Description and definition of data loggers and data acquisition, and a summary of the main benefits.

What is a data logger?

Data loggers are electronic devices which automatically monitor and record environmental parameters over time, allowing conditions to be measured, documented, analysed and validated. The data logger contains a sensor to receive the information and a computer chip to store it. Then the information stored in the data logger is transferred to a computer for analysis.

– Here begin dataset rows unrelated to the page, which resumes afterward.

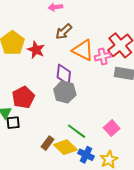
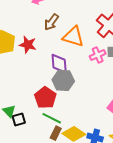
pink cross: (103, 57) -> (98, 55), moved
red pentagon: (23, 97) -> (45, 98), moved
green line: (77, 131) -> (52, 118), moved

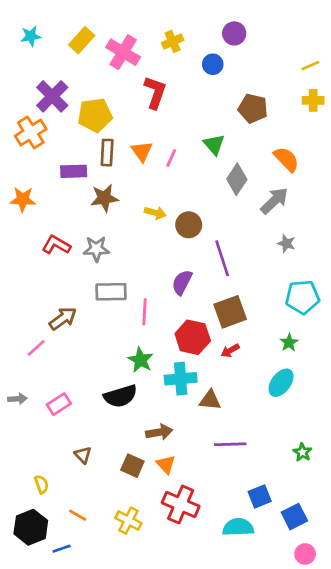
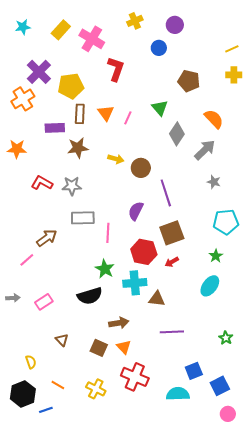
yellow cross: (173, 41) -> (135, 21), moved

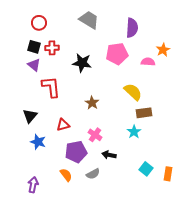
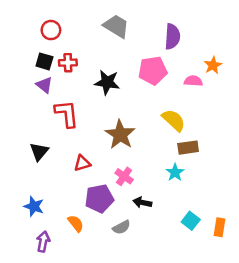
brown star: (92, 103) -> (120, 135), size x1.6
blue star: (38, 142) -> (34, 206), moved
orange semicircle: (66, 175) -> (76, 223), moved

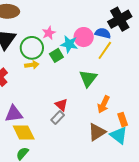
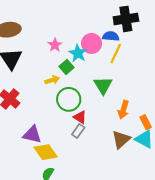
black cross: (120, 19) -> (126, 19), turned 30
cyan star: (69, 44) -> (78, 53), turned 30
green circle: (32, 48) -> (69, 99), moved
yellow arrow: (32, 65) -> (52, 80), moved
purple triangle: (14, 114) -> (32, 135), turned 30

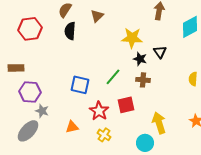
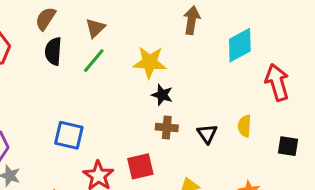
black triangle: (160, 52) -> (207, 134), moved
green line: (113, 77) -> (94, 61), moved

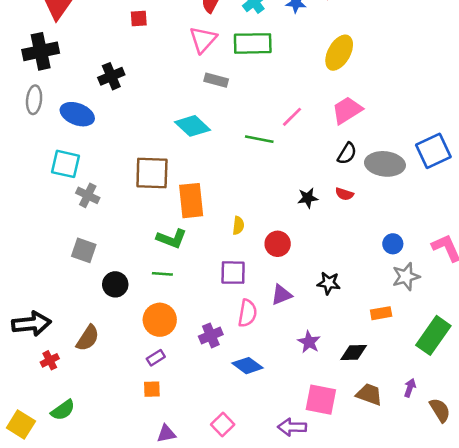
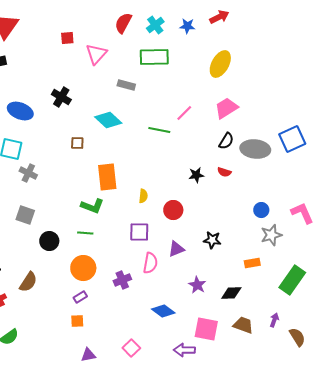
pink triangle: (203, 40) -> (96, 54), moved
black cross: (111, 76) -> (61, 97), moved, turned -36
brown square: (152, 173) -> (77, 143), moved, size x0.5
blue diamond: (247, 366) -> (163, 311), moved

Loggers in the Tinytag range monitor parameters including temperature, humidity, single and three phase power usage, CO2, mV, mA, voltage, pulses or counts.

What is data acquisition?

Data acquisition is the sampling of the real world to generate data that can be manipulated by a computer. Sometimes abbreviated DAQ, data acquisition typically involves acquisition of signals and waveforms and processing of the signals to obtain desired information. The components of data acquisition systems include appropriate sensors that convert any measurement parameter to an electrical signal, which is acquired by data acquisition hardware (such as data loggers). Acquired data typically is displayed, analysed, and stored on a PC.

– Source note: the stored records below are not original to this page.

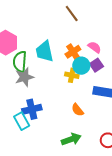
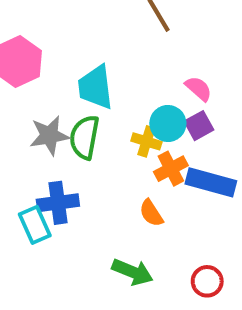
orange cross: (73, 52) -> (171, 169), moved
green semicircle: (20, 62) -> (84, 137), moved
green arrow: (71, 139) -> (132, 272), turned 36

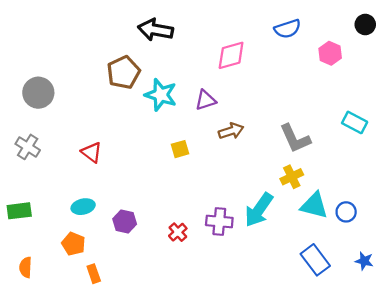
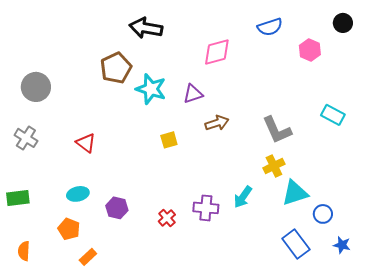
cyan triangle: (314, 206) -> (295, 193), turned -32
cyan arrow: (259, 210) -> (243, 197), size x0.7
blue circle: (346, 212) -> (323, 214), moved
orange rectangle: (94, 274) -> (88, 257), turned 66

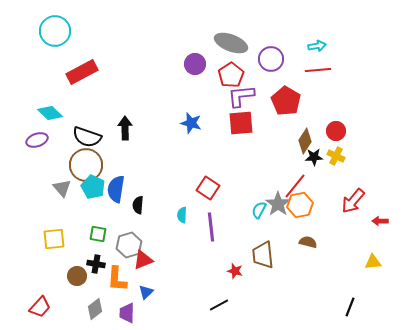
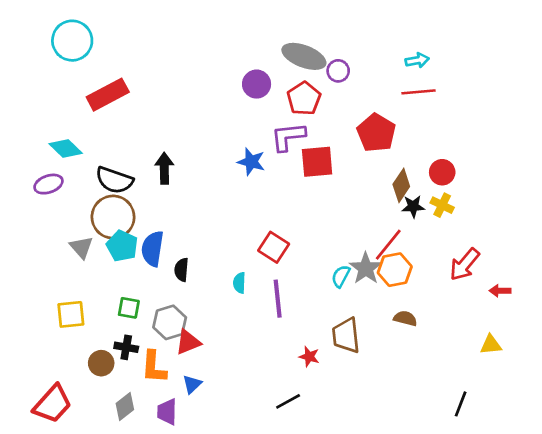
purple circle: (271, 59) -> (338, 71), moved, size x0.7
purple L-shape: (241, 96) -> (288, 137), moved
red trapezoid: (40, 307) -> (52, 404), size x1.4

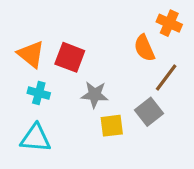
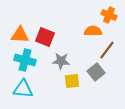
orange semicircle: (144, 48) -> (93, 31), turned 114
orange triangle: (31, 54) -> (20, 35), turned -36
cyan cross: (39, 93) -> (25, 60), size x1.5

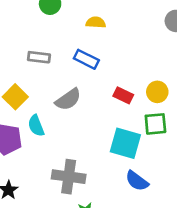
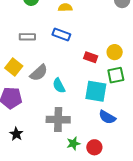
gray semicircle: (68, 99) -> (39, 73), moved
cyan semicircle: (36, 126) -> (59, 86), moved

Benefits of using a data logger

Data logging can be done manually by constant human observation. An example of this might be recording the temperature changes over the course of an hour in a centrally heated room using a timer, thermometer, pen and paper. However, using an electronic data logger is much more effective, accurate and reliable than taking periodic manual readings. It does the job of all the tools mentioned above, saving time and expense.

The time taken to see the benefits of using data loggers will depend on the way in which the units are used. However, quantifiable benefits from the using loggers may often be seen within a very short time. Typically, only one or two logging runs are required to pinpoint areas that would benefit from extra attention.